WORK REQUIRED: In the entries that follow, identify the line containing "fx_px: 3912" and return it together with all later lines, exactly as they appear.

________________

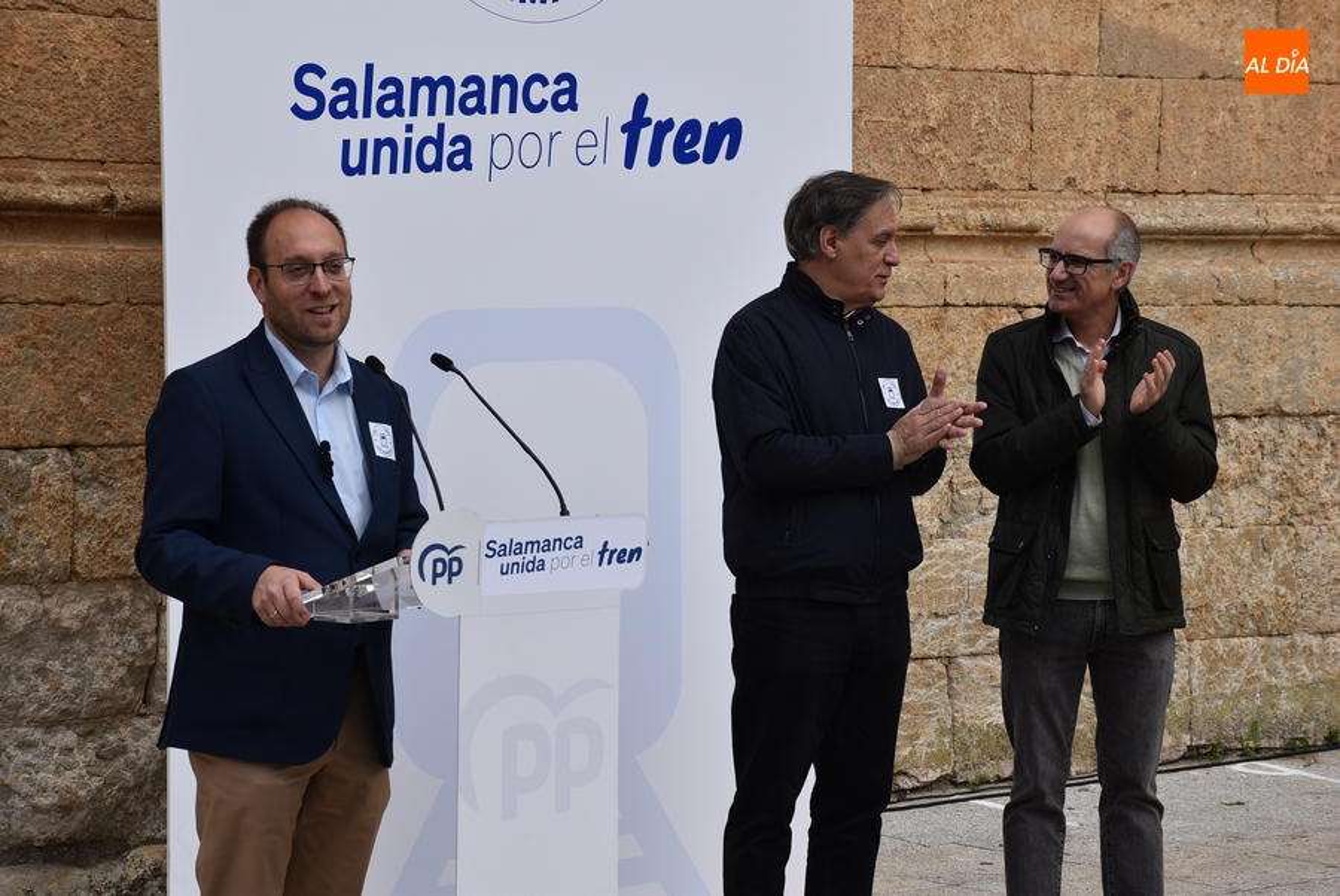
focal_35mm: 105
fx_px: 3912
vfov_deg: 13.1
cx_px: 670
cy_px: 448
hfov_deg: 19.4
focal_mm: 70
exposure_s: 1/320
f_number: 9
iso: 200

________________

WRITTEN ANSWER:
fx_px: 3912
vfov_deg: 13.1
cx_px: 670
cy_px: 448
hfov_deg: 19.4
focal_mm: 70
exposure_s: 1/320
f_number: 9
iso: 200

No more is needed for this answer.